*Exercise tasks*.
- 1) Copy the passage from the rainfall discussion word for word, starting with "Notice that the" and going on through "to precipitating size.".
- 2) In the discussion of aerosols and tropical rainfall, what increase in tropical rainfall did the linked article find?
- 3) Extend the discussion of aerosols and tropical rainfall by writing what comes after its final sentence.

Notice that the average is 2.5mm/day so 0.1mm per day is about a few percent and would be less than 1% for the tropics. Not exactly convincing.
I’m also not sure about “Decreased aerosols = less persistent clouds = increased precipitation.” Aerosols do not stop droplets growing. They stabilise micro droplets so that they exist for long enough to grow to a stable size. Plus, cloud cover and precipitable water both decreased. Blew away is the best suggestion.

Reply to  Robert B
June 15, 2015 12:47 am

‘Aerosols do not stop droplets growing’
No they don’t. Aerosols seed more droplets than would occur otherwise. Reducing WV, thus limiting droplet grow to precipitating size.
More persistent clouds (ie smaller droplets) from urban aerosols is reasonably well documented. A similar effect from forest aerosols is less well documented. and this is likely a deforestation effect.
The article I linked to found a 5% increase in tropical rainfall over 27 years. That’s a large effect. The largest increase was in the region of the Southeast Asian archipeligo. The area of the tropics which has seen the most deforestation over recent decades.

*Data records*.
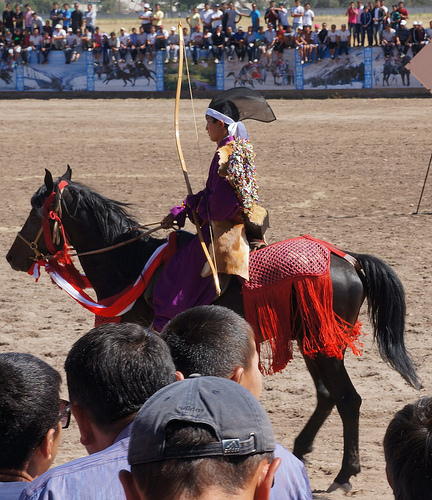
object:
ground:
[0, 97, 431, 499]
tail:
[355, 251, 424, 391]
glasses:
[38, 397, 74, 445]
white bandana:
[202, 106, 247, 143]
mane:
[64, 179, 161, 248]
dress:
[184, 134, 271, 282]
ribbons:
[45, 255, 176, 323]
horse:
[5, 163, 423, 499]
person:
[160, 82, 278, 312]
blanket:
[241, 233, 367, 376]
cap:
[126, 371, 276, 467]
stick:
[171, 21, 222, 300]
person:
[0, 350, 71, 481]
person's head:
[203, 96, 241, 143]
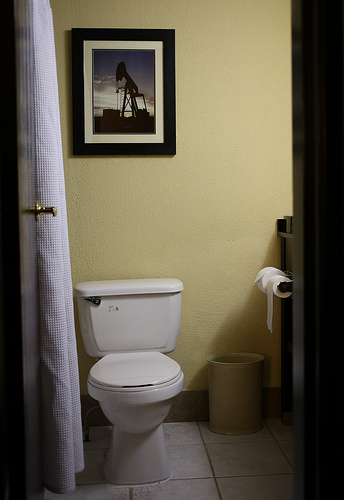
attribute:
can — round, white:
[207, 350, 260, 433]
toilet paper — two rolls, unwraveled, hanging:
[269, 276, 292, 302]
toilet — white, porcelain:
[77, 265, 193, 440]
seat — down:
[93, 361, 181, 385]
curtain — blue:
[31, 21, 64, 200]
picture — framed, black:
[58, 23, 186, 158]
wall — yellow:
[213, 54, 254, 117]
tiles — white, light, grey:
[213, 434, 273, 489]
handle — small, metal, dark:
[85, 294, 109, 311]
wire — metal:
[83, 402, 103, 441]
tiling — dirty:
[193, 446, 277, 493]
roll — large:
[257, 261, 271, 285]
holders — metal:
[282, 275, 291, 295]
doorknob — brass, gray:
[22, 199, 61, 222]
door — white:
[5, 30, 40, 499]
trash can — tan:
[202, 354, 250, 394]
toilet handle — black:
[89, 297, 103, 307]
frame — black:
[78, 29, 169, 44]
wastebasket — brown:
[209, 397, 268, 431]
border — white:
[122, 38, 165, 51]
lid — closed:
[115, 379, 159, 392]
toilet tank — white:
[76, 275, 188, 352]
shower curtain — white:
[17, 21, 62, 168]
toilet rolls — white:
[250, 266, 292, 293]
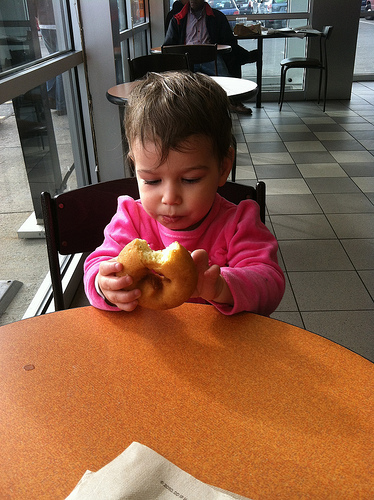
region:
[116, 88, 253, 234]
the head of a boy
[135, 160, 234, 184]
the eyes of a boy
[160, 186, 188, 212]
the nose of a boy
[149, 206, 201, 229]
the mouth of a boy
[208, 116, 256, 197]
the ear of a boy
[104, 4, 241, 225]
the hair of a baby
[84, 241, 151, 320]
the hand of a baby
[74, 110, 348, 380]
a baby sitting in a chair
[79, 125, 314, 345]
a baby wearing a shirt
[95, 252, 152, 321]
the fingers of a boy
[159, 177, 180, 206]
Nose on a little girl wearing pink.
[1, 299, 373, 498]
A round orange table a girl is sitting at.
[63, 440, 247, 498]
The grey edge of a newspaper on the orange table.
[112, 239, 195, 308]
A brown donut with a bite taken out.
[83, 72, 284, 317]
A little brown haired girl with a pink long sleeve sweater on.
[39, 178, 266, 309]
A black chair a girl in pink is sitting on.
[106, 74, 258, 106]
An empty orange and black table behind a girl.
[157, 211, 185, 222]
Red mouth of a little girl in pink.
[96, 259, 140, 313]
The little right hand of a girl.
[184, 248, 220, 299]
The little left hand of a little girl.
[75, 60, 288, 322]
Girl in pink shirt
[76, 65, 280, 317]
Girl in pink shirt with dougnut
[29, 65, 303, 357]
Girl sitting at orange table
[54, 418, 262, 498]
White napkin on orange table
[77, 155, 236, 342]
small child eating a doughnut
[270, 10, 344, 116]
Chair in a diner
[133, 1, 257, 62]
man in a dark blue jacket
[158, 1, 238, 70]
Man in a white shirt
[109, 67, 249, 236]
Young child with dark hair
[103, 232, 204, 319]
Doughnut with one bite taken out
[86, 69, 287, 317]
Young girl holding donut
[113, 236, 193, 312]
Small donut is bitten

*Task-by-task answers*.
- 1)
Notice that the average is 2.5mm/day so 0.1mm per day is about a few percent and would be less than 1% for the tropics. Not exactly convincing.
I’m also not sure about “Decreased aerosols = less persistent clouds = increased precipitation.” Aerosols do not stop droplets growing. They stabilise micro droplets so that they exist for long enough to grow to a stable size. Plus, cloud cover and precipitable water both decreased. Blew away is the best suggestion.

Reply to  Robert B
June 15, 2015 12:47 am

‘Aerosols do not stop droplets growing’
No they don’t. Aerosols seed more droplets than would occur otherwise. Reducing WV, thus limiting droplet grow to precipitating size.

- 2) A 5% increase over 27 years.

- 3)
Otherwise, propose a physical mechanism that increases precipitation, decreases precipitable water and decreases clouds?

Robert B
Reply to  Robert B
June 15, 2015 2:05 am

The title to the graph that you linked to “The trend of increasing rainfall over the tropics was clearer once NASA scientists removed the effects on rainfall of major volcanic eruptions and El Niño from the data record. This figure shows how much each year’s tropical rainfall differed from the long-term average rainfall over the entire 27-year period.”
Its clearly about 0.1mm/day over that 27 year period. If that’s a 5% increase, then the rainfall was only 2mm/day on average. Are you telling me that it rains less in the tropics than elsewhere? Something is seriously amiss with the analysis. And there is a comment below about the precipitable water plot might not be real. Nothing to explain in the end.
Raining when it cools a little means a decrease in precipitable water and cloud cover when it warms up again. Aerosols make it rain when the air is saturated. Its more complicated than that but we are getting above my pay bracket.

Solsten
June 14, 2015 9:31 pm

Chuck, good to see you sharing your wealth of knowledge on this site. Thanks.

June 14, 2015 10:09 pm

That fits my hypothesis that high solar activity reduces global cloudiness and allows more solar energy into the oceans.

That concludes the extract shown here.